*Verilen metin*:
□ □ □
Eskiden Avrupa’da Museviler toplumdan yalıtılarak kendi mahallerinde yaşamak zorunda bırakılmış. Buralara “getto” adı verilmiş. Zamanla “getto”, bir kentin herhangi bir azınlıkça yerleşilen bölümüne verilen ad haline gelmiş.

Günümüzde de, “gettolaşmak” diye yeni bir kavram ve olgu ortaya çıkmaya başladı. Yani çeşitli kimlikler, kümeler, gruplar farklı mahallelere kapanıyor, toplum kendi kendine ya da psikolojik iklim nedeniyle gettolaşıyor.

Son zamanlarda Türkiye’de her şeyin “mahalle” metaforu üzerinden tartışıldığını görüyoruz.

Tartışılması iyi de, durum tespitinden öteye geçilememesi ve yangına körükle gitme halinden çıkmaya yarayacak tutumların gelişmemesi kötü.

Neden?

Çünkü “mahallerin ayrılması”, hatta bazı araştırmalara göre “sitelerin ayrılması” gündemde.

İlk bakışta, her topluluğun kendi mahallesinde, sitesinde yaşamasının daha özgür bir ortam yaratacağı düşünülebilir. Belki bunun yararlı yanları da vardır. Zaten öyle olmasa kimse gönüllü bir şekilde kendini gettoya hapsetmez.

Tabii ben burada “gettoya hapsetmez” diyerek, bunun kendi kendini tecrit etme, hapsetme, dışa kapama olduğunu iddia ediyorum, ama o insanlar bunu bir özgürleşme, ötekilerden arınma, tek tipleşme olarak görüp, pozitif algılıyor.

Birbirine düşmanca bakan kümeler haline gelmemize bakarak, onları haklı bulanlarımız da olabilir. Başörtülü kadınlara çeşitli sıfatlar yakıştırarak dışlayanlar, açık kadınlara kötü gözle bakan dindarlar, Kürtlere vatan haini diye saldıran gençler, solculara terörist imgesi yapıştıranlar, Ermeni lafını duyunca suratı değişenler, Alevi taleplerine kulaklarını tıkayanlar...

Bunlar insanları gettolara itiyor.

Peki gettolaşınca ne olacak? İnsanların hasbelkader birbirlerini tanıma şansı da olmayacak. Her kesim iyice kemikleşecek ve birbirinden nefret edecek.
□ □ □
*Verilen kayıtlar*:
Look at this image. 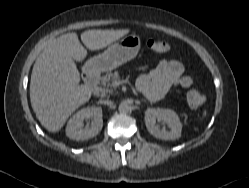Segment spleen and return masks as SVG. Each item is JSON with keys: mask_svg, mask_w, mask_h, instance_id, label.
<instances>
[{"mask_svg": "<svg viewBox=\"0 0 249 188\" xmlns=\"http://www.w3.org/2000/svg\"><path fill=\"white\" fill-rule=\"evenodd\" d=\"M205 116H206V111L203 112V117H205Z\"/></svg>", "mask_w": 249, "mask_h": 188, "instance_id": "obj_1", "label": "spleen"}]
</instances>
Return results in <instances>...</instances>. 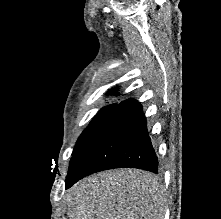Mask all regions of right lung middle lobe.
<instances>
[{
	"mask_svg": "<svg viewBox=\"0 0 221 219\" xmlns=\"http://www.w3.org/2000/svg\"><path fill=\"white\" fill-rule=\"evenodd\" d=\"M116 106V104H111L103 107L98 114L93 118L88 127L83 131L79 137L73 153L84 143V141L89 137L93 130L99 125V123L105 118V116Z\"/></svg>",
	"mask_w": 221,
	"mask_h": 219,
	"instance_id": "1",
	"label": "right lung middle lobe"
}]
</instances>
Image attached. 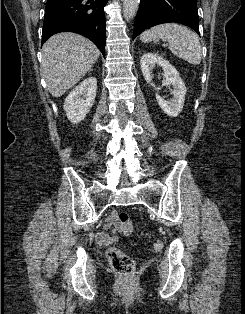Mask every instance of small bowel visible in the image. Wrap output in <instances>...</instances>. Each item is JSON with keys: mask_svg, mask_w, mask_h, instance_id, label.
<instances>
[{"mask_svg": "<svg viewBox=\"0 0 245 314\" xmlns=\"http://www.w3.org/2000/svg\"><path fill=\"white\" fill-rule=\"evenodd\" d=\"M105 231L96 233V240L101 245H111L118 242V232L121 230L115 215L108 217L104 223Z\"/></svg>", "mask_w": 245, "mask_h": 314, "instance_id": "obj_1", "label": "small bowel"}]
</instances>
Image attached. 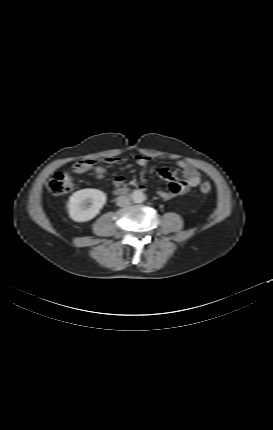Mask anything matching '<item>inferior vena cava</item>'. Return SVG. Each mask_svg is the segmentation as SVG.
Wrapping results in <instances>:
<instances>
[{
    "mask_svg": "<svg viewBox=\"0 0 273 430\" xmlns=\"http://www.w3.org/2000/svg\"><path fill=\"white\" fill-rule=\"evenodd\" d=\"M116 201L117 205L120 207H126L130 204V200L127 196H119Z\"/></svg>",
    "mask_w": 273,
    "mask_h": 430,
    "instance_id": "inferior-vena-cava-1",
    "label": "inferior vena cava"
}]
</instances>
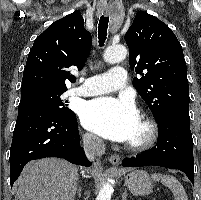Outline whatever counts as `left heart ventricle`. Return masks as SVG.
Segmentation results:
<instances>
[{
	"label": "left heart ventricle",
	"instance_id": "obj_1",
	"mask_svg": "<svg viewBox=\"0 0 201 200\" xmlns=\"http://www.w3.org/2000/svg\"><path fill=\"white\" fill-rule=\"evenodd\" d=\"M145 134H146V128L143 122L140 119H138L134 134L128 142L129 143L138 142L144 138Z\"/></svg>",
	"mask_w": 201,
	"mask_h": 200
}]
</instances>
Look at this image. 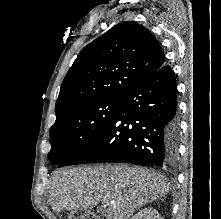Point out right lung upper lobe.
<instances>
[{"instance_id": "obj_1", "label": "right lung upper lobe", "mask_w": 221, "mask_h": 219, "mask_svg": "<svg viewBox=\"0 0 221 219\" xmlns=\"http://www.w3.org/2000/svg\"><path fill=\"white\" fill-rule=\"evenodd\" d=\"M165 64L160 44L135 21L115 25L85 46L66 74L55 105L57 118L103 98H122Z\"/></svg>"}]
</instances>
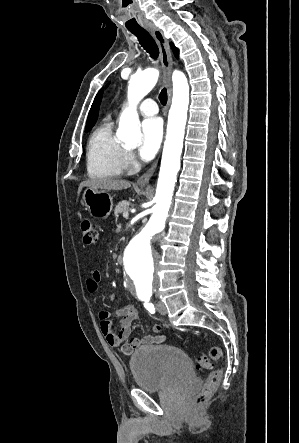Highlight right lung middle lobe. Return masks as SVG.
<instances>
[{
  "mask_svg": "<svg viewBox=\"0 0 299 443\" xmlns=\"http://www.w3.org/2000/svg\"><path fill=\"white\" fill-rule=\"evenodd\" d=\"M92 127H93V125H88V126H86V128H85V132H88Z\"/></svg>",
  "mask_w": 299,
  "mask_h": 443,
  "instance_id": "dd1d6c3e",
  "label": "right lung middle lobe"
}]
</instances>
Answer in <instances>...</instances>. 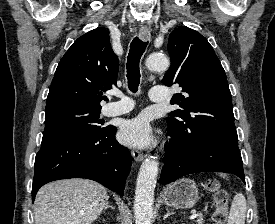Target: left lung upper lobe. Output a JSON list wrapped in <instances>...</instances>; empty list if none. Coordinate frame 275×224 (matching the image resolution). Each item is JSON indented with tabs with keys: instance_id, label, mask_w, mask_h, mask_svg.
Listing matches in <instances>:
<instances>
[{
	"instance_id": "5c2ea615",
	"label": "left lung upper lobe",
	"mask_w": 275,
	"mask_h": 224,
	"mask_svg": "<svg viewBox=\"0 0 275 224\" xmlns=\"http://www.w3.org/2000/svg\"><path fill=\"white\" fill-rule=\"evenodd\" d=\"M171 66L162 82L179 84L171 104L182 109L167 117L168 128L185 136L206 132L237 137L231 92L225 71L207 39L186 26L175 29L168 42Z\"/></svg>"
}]
</instances>
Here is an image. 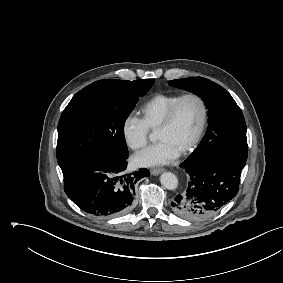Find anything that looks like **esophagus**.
<instances>
[{
    "mask_svg": "<svg viewBox=\"0 0 283 283\" xmlns=\"http://www.w3.org/2000/svg\"><path fill=\"white\" fill-rule=\"evenodd\" d=\"M165 169L164 168H154V169H151V174L152 175H158L160 173H162Z\"/></svg>",
    "mask_w": 283,
    "mask_h": 283,
    "instance_id": "esophagus-1",
    "label": "esophagus"
}]
</instances>
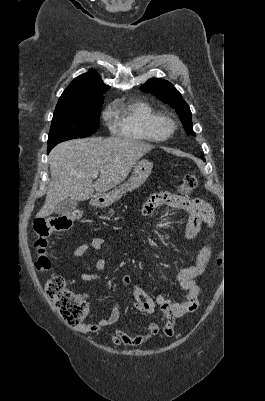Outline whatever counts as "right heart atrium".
Returning a JSON list of instances; mask_svg holds the SVG:
<instances>
[{"label": "right heart atrium", "mask_w": 265, "mask_h": 401, "mask_svg": "<svg viewBox=\"0 0 265 401\" xmlns=\"http://www.w3.org/2000/svg\"><path fill=\"white\" fill-rule=\"evenodd\" d=\"M105 118H108V114L107 113H105Z\"/></svg>", "instance_id": "right-heart-atrium-1"}]
</instances>
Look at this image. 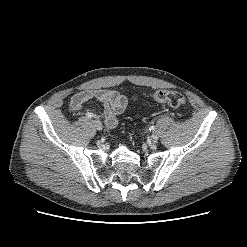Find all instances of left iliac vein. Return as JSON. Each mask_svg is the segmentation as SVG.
Wrapping results in <instances>:
<instances>
[{"label": "left iliac vein", "mask_w": 247, "mask_h": 247, "mask_svg": "<svg viewBox=\"0 0 247 247\" xmlns=\"http://www.w3.org/2000/svg\"><path fill=\"white\" fill-rule=\"evenodd\" d=\"M158 140H159V136H158L157 134H152V135H151V141H152L153 143H157Z\"/></svg>", "instance_id": "1"}]
</instances>
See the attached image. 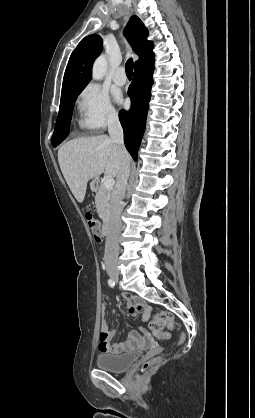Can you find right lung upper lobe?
<instances>
[{
	"label": "right lung upper lobe",
	"mask_w": 255,
	"mask_h": 418,
	"mask_svg": "<svg viewBox=\"0 0 255 418\" xmlns=\"http://www.w3.org/2000/svg\"><path fill=\"white\" fill-rule=\"evenodd\" d=\"M125 35L139 56L135 69L144 67L154 61L153 45L146 38L148 30L137 16H132L125 28ZM103 41L99 35L93 34L83 38L70 56L65 70L62 93L84 89L91 78L94 60L101 53ZM61 93V94H62Z\"/></svg>",
	"instance_id": "obj_1"
}]
</instances>
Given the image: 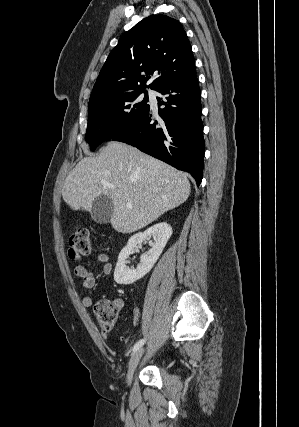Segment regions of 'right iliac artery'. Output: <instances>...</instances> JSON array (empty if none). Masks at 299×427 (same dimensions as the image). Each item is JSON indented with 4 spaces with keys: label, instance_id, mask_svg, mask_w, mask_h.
I'll use <instances>...</instances> for the list:
<instances>
[{
    "label": "right iliac artery",
    "instance_id": "obj_1",
    "mask_svg": "<svg viewBox=\"0 0 299 427\" xmlns=\"http://www.w3.org/2000/svg\"><path fill=\"white\" fill-rule=\"evenodd\" d=\"M145 343V339L139 340L133 347V352L137 351Z\"/></svg>",
    "mask_w": 299,
    "mask_h": 427
}]
</instances>
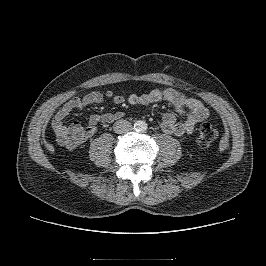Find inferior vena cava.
<instances>
[{"instance_id": "obj_1", "label": "inferior vena cava", "mask_w": 266, "mask_h": 266, "mask_svg": "<svg viewBox=\"0 0 266 266\" xmlns=\"http://www.w3.org/2000/svg\"><path fill=\"white\" fill-rule=\"evenodd\" d=\"M132 129V125L129 121L121 119L115 122L114 131L118 134H123Z\"/></svg>"}]
</instances>
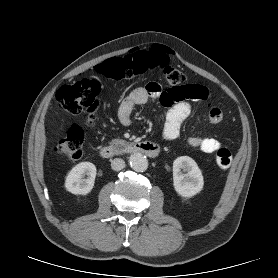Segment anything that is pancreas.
Listing matches in <instances>:
<instances>
[{
  "mask_svg": "<svg viewBox=\"0 0 278 278\" xmlns=\"http://www.w3.org/2000/svg\"><path fill=\"white\" fill-rule=\"evenodd\" d=\"M110 145L114 149H118L119 147L127 145V142L122 139H113V140H111Z\"/></svg>",
  "mask_w": 278,
  "mask_h": 278,
  "instance_id": "pancreas-1",
  "label": "pancreas"
}]
</instances>
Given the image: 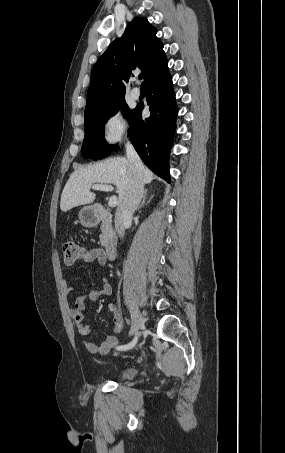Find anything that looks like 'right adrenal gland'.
Returning a JSON list of instances; mask_svg holds the SVG:
<instances>
[{"label":"right adrenal gland","instance_id":"1","mask_svg":"<svg viewBox=\"0 0 285 453\" xmlns=\"http://www.w3.org/2000/svg\"><path fill=\"white\" fill-rule=\"evenodd\" d=\"M147 191H148L147 189L144 191V195H143L142 202H141V204L137 207L136 210H138V209H140V208H142V207L144 206V204H145V202H146Z\"/></svg>","mask_w":285,"mask_h":453}]
</instances>
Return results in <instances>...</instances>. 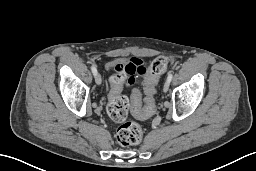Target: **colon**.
Instances as JSON below:
<instances>
[{"instance_id":"obj_1","label":"colon","mask_w":256,"mask_h":171,"mask_svg":"<svg viewBox=\"0 0 256 171\" xmlns=\"http://www.w3.org/2000/svg\"><path fill=\"white\" fill-rule=\"evenodd\" d=\"M167 66L168 63L164 57H158L151 63L145 77V109H142L141 95L138 90L133 91L131 105L129 99L121 94L123 74L117 72L113 76V88L108 98L107 113L113 121L120 123L116 130V140L121 146H131L140 142L143 134L141 126L135 122L126 121L129 109L131 108L138 117L153 112L156 93L155 86L160 75L165 73Z\"/></svg>"}]
</instances>
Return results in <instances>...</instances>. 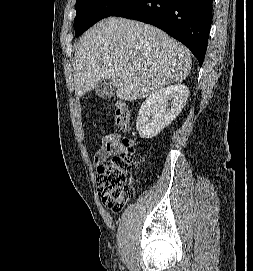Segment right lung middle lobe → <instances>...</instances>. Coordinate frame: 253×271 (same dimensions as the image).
Segmentation results:
<instances>
[{
  "instance_id": "right-lung-middle-lobe-1",
  "label": "right lung middle lobe",
  "mask_w": 253,
  "mask_h": 271,
  "mask_svg": "<svg viewBox=\"0 0 253 271\" xmlns=\"http://www.w3.org/2000/svg\"><path fill=\"white\" fill-rule=\"evenodd\" d=\"M128 0H77L75 36L81 35L99 20L112 16Z\"/></svg>"
}]
</instances>
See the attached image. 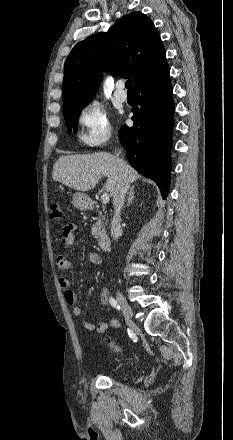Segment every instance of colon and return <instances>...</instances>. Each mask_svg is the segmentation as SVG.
<instances>
[{
	"label": "colon",
	"instance_id": "5ec220e1",
	"mask_svg": "<svg viewBox=\"0 0 233 440\" xmlns=\"http://www.w3.org/2000/svg\"><path fill=\"white\" fill-rule=\"evenodd\" d=\"M50 210H51V218L53 219H61L63 216V210H62V205L60 202H53L50 206ZM104 344H106L112 351L114 352H120V347L118 345H116L113 341L111 340H105L103 341Z\"/></svg>",
	"mask_w": 233,
	"mask_h": 440
}]
</instances>
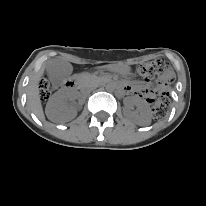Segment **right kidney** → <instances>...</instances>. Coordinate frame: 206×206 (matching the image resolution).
<instances>
[{"mask_svg":"<svg viewBox=\"0 0 206 206\" xmlns=\"http://www.w3.org/2000/svg\"><path fill=\"white\" fill-rule=\"evenodd\" d=\"M76 97V93H55L46 105L45 113L47 117L53 122L60 123L75 118L76 111L67 105V100Z\"/></svg>","mask_w":206,"mask_h":206,"instance_id":"obj_1","label":"right kidney"}]
</instances>
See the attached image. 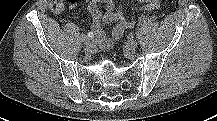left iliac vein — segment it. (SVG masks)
I'll use <instances>...</instances> for the list:
<instances>
[{
    "mask_svg": "<svg viewBox=\"0 0 217 121\" xmlns=\"http://www.w3.org/2000/svg\"><path fill=\"white\" fill-rule=\"evenodd\" d=\"M125 47H126L127 50H130V51L135 50L136 47H137L136 40H134L132 38L128 39L126 44H125Z\"/></svg>",
    "mask_w": 217,
    "mask_h": 121,
    "instance_id": "1",
    "label": "left iliac vein"
}]
</instances>
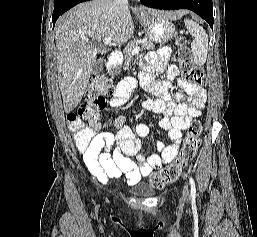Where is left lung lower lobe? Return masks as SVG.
Returning a JSON list of instances; mask_svg holds the SVG:
<instances>
[{"label": "left lung lower lobe", "instance_id": "left-lung-lower-lobe-1", "mask_svg": "<svg viewBox=\"0 0 257 237\" xmlns=\"http://www.w3.org/2000/svg\"><path fill=\"white\" fill-rule=\"evenodd\" d=\"M147 7L175 10V9H189L197 13L204 20L208 22L213 29V3L212 0H161V1H141Z\"/></svg>", "mask_w": 257, "mask_h": 237}]
</instances>
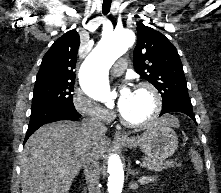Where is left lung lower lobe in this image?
I'll use <instances>...</instances> for the list:
<instances>
[{
    "label": "left lung lower lobe",
    "instance_id": "left-lung-lower-lobe-1",
    "mask_svg": "<svg viewBox=\"0 0 221 193\" xmlns=\"http://www.w3.org/2000/svg\"><path fill=\"white\" fill-rule=\"evenodd\" d=\"M169 112H181L191 117L195 122V114L193 113L192 104L190 99L177 100L168 103L162 107L161 115Z\"/></svg>",
    "mask_w": 221,
    "mask_h": 193
}]
</instances>
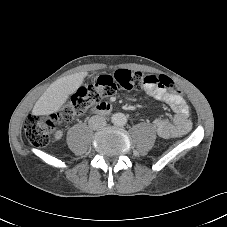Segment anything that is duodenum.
<instances>
[{
  "label": "duodenum",
  "mask_w": 227,
  "mask_h": 227,
  "mask_svg": "<svg viewBox=\"0 0 227 227\" xmlns=\"http://www.w3.org/2000/svg\"><path fill=\"white\" fill-rule=\"evenodd\" d=\"M93 111L97 114H108L111 111V106L108 103H100Z\"/></svg>",
  "instance_id": "410a0bca"
}]
</instances>
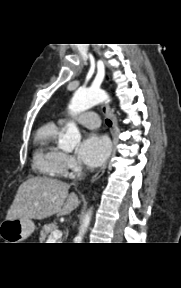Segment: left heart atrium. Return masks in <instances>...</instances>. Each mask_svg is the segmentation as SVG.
<instances>
[{"label":"left heart atrium","mask_w":181,"mask_h":288,"mask_svg":"<svg viewBox=\"0 0 181 288\" xmlns=\"http://www.w3.org/2000/svg\"><path fill=\"white\" fill-rule=\"evenodd\" d=\"M109 153V140L97 133L88 134L78 149L79 159L89 167H97L104 163Z\"/></svg>","instance_id":"1"}]
</instances>
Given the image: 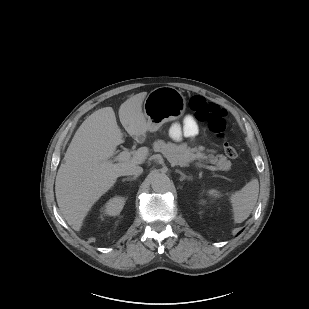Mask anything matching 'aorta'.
<instances>
[{
	"instance_id": "762f6f07",
	"label": "aorta",
	"mask_w": 309,
	"mask_h": 309,
	"mask_svg": "<svg viewBox=\"0 0 309 309\" xmlns=\"http://www.w3.org/2000/svg\"><path fill=\"white\" fill-rule=\"evenodd\" d=\"M151 187L155 192L164 193L170 188V179L165 174H155L151 180Z\"/></svg>"
}]
</instances>
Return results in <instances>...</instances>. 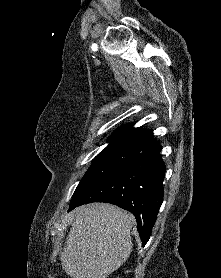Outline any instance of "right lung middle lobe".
Returning a JSON list of instances; mask_svg holds the SVG:
<instances>
[{
    "label": "right lung middle lobe",
    "instance_id": "dd1d6c3e",
    "mask_svg": "<svg viewBox=\"0 0 221 278\" xmlns=\"http://www.w3.org/2000/svg\"><path fill=\"white\" fill-rule=\"evenodd\" d=\"M134 156L135 148L111 142L95 157L92 165L77 186L72 197L71 205L81 200L93 186L107 175L130 162Z\"/></svg>",
    "mask_w": 221,
    "mask_h": 278
}]
</instances>
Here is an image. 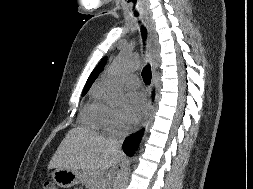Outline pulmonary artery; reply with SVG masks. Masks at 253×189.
I'll list each match as a JSON object with an SVG mask.
<instances>
[{"label": "pulmonary artery", "instance_id": "obj_1", "mask_svg": "<svg viewBox=\"0 0 253 189\" xmlns=\"http://www.w3.org/2000/svg\"><path fill=\"white\" fill-rule=\"evenodd\" d=\"M128 83L132 86H137L139 81H138V78L134 75H131L128 77Z\"/></svg>", "mask_w": 253, "mask_h": 189}]
</instances>
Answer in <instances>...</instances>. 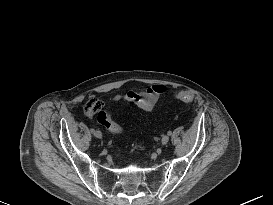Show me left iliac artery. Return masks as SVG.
<instances>
[{
    "label": "left iliac artery",
    "mask_w": 273,
    "mask_h": 205,
    "mask_svg": "<svg viewBox=\"0 0 273 205\" xmlns=\"http://www.w3.org/2000/svg\"><path fill=\"white\" fill-rule=\"evenodd\" d=\"M169 136L172 134V131H168V133H167Z\"/></svg>",
    "instance_id": "44dca946"
}]
</instances>
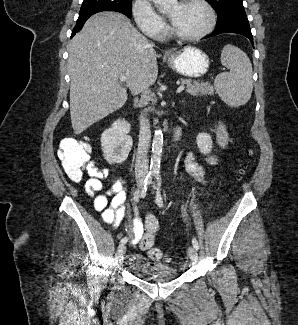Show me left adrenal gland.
Listing matches in <instances>:
<instances>
[{
    "label": "left adrenal gland",
    "mask_w": 298,
    "mask_h": 325,
    "mask_svg": "<svg viewBox=\"0 0 298 325\" xmlns=\"http://www.w3.org/2000/svg\"><path fill=\"white\" fill-rule=\"evenodd\" d=\"M180 102H185V100H180Z\"/></svg>",
    "instance_id": "1"
}]
</instances>
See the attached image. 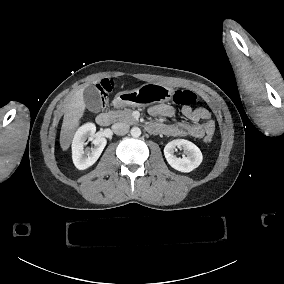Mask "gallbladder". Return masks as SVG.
Masks as SVG:
<instances>
[{
    "instance_id": "bac80fb5",
    "label": "gallbladder",
    "mask_w": 284,
    "mask_h": 284,
    "mask_svg": "<svg viewBox=\"0 0 284 284\" xmlns=\"http://www.w3.org/2000/svg\"><path fill=\"white\" fill-rule=\"evenodd\" d=\"M84 101L88 110L92 113H100L103 109L102 96L94 86H87L84 91Z\"/></svg>"
}]
</instances>
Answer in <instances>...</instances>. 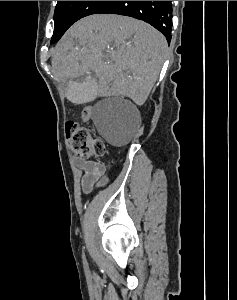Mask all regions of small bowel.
<instances>
[{"instance_id": "obj_1", "label": "small bowel", "mask_w": 237, "mask_h": 300, "mask_svg": "<svg viewBox=\"0 0 237 300\" xmlns=\"http://www.w3.org/2000/svg\"><path fill=\"white\" fill-rule=\"evenodd\" d=\"M92 108L87 106L82 111V119L88 121L91 118ZM75 164L81 170V187L84 193H90L94 188L105 185L108 182L106 167L95 161L83 158H75Z\"/></svg>"}]
</instances>
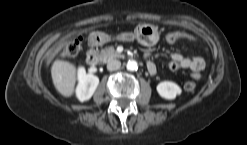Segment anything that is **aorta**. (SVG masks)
<instances>
[{
	"instance_id": "aorta-1",
	"label": "aorta",
	"mask_w": 247,
	"mask_h": 145,
	"mask_svg": "<svg viewBox=\"0 0 247 145\" xmlns=\"http://www.w3.org/2000/svg\"><path fill=\"white\" fill-rule=\"evenodd\" d=\"M127 70L136 71L138 69V64L134 60H129L126 65Z\"/></svg>"
}]
</instances>
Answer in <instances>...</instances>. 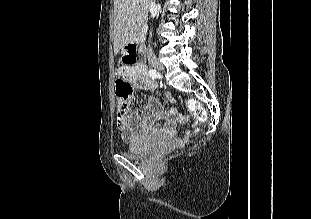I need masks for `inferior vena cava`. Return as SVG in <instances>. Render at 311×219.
<instances>
[{"mask_svg":"<svg viewBox=\"0 0 311 219\" xmlns=\"http://www.w3.org/2000/svg\"><path fill=\"white\" fill-rule=\"evenodd\" d=\"M153 1L154 0H150V4H153L154 3ZM150 36H152L151 32H150Z\"/></svg>","mask_w":311,"mask_h":219,"instance_id":"inferior-vena-cava-1","label":"inferior vena cava"}]
</instances>
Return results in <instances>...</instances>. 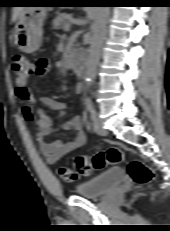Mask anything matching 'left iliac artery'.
<instances>
[{
	"label": "left iliac artery",
	"instance_id": "obj_1",
	"mask_svg": "<svg viewBox=\"0 0 170 231\" xmlns=\"http://www.w3.org/2000/svg\"><path fill=\"white\" fill-rule=\"evenodd\" d=\"M85 106L86 109L88 110L90 117L92 120H94L97 117V113L95 111V108L93 106L92 100L89 96L85 98Z\"/></svg>",
	"mask_w": 170,
	"mask_h": 231
}]
</instances>
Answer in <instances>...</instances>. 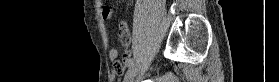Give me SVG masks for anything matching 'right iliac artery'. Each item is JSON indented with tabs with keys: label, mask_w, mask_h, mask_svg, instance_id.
Returning <instances> with one entry per match:
<instances>
[{
	"label": "right iliac artery",
	"mask_w": 279,
	"mask_h": 82,
	"mask_svg": "<svg viewBox=\"0 0 279 82\" xmlns=\"http://www.w3.org/2000/svg\"><path fill=\"white\" fill-rule=\"evenodd\" d=\"M134 62H135L134 60H131V61L128 63V67H129V68L133 67Z\"/></svg>",
	"instance_id": "82829eb1"
}]
</instances>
□ □ □
*İstenen görevler*:
**A)** Gettolaşma yazısında "Eskiden Avrupa’da Museviler" ile "iklim nedeniyle gettolaşıyor." arasındaki bölümü, iki uç da dahil olmak üzere, "Museviler" yerine "Yahudiler" gelecek biçimde düzenleyip yeniden yazın.
**B)** Aşağıdaki ifadelerin her biri gettolaşma yazısıyla uyuşuyor mu? Her biri için evet ya da hayır deyin ve kararı belirleyen sözleri yazıdan aynen alıntılayın.
(i) "Getto" adı ilk olarak Avrupa'da Musevilerin yaşamak zorunda bırakıldığı mahallelere verilmiştir.
(ii) Yazar, her şeyin "mahalle" metaforu üzerinden tartışılmasını kendi başına kötü bulmaktadır.
(iii) Yazara göre gettolaşma, insanların birbirini tanıma şansını artıracaktır.

*Görev yanıtları*:
**A)**
Eskiden Avrupa’da Yahudiler toplumdan yalıtılarak kendi mahallerinde yaşamak zorunda bırakılmış. Buralara “getto” adı verilmiş. Zamanla “getto”, bir kentin herhangi bir azınlıkça yerleşilen bölümüne verilen ad haline gelmiş.

Günümüzde de, “gettolaşmak” diye yeni bir kavram ve olgu ortaya çıkmaya başladı. Yani çeşitli kimlikler, kümeler, gruplar farklı mahallelere kapanıyor, toplum kendi kendine ya da psikolojik iklim nedeniyle gettolaşıyor.

**B)**
(i) Evet: "Eskiden Avrupa’da Museviler toplumdan yalıtılarak kendi mahallerinde yaşamak zorunda bırakılmış. Buralara “getto” adı verilmiş."
(ii) Hayır: "Tartışılması iyi de, durum tespitinden öteye geçilememesi ve yangına körükle gitme halinden çıkmaya yarayacak tutumların gelişmemesi kötü."
(iii) Hayır: "İnsanların hasbelkader birbirlerini tanıma şansı da olmayacak."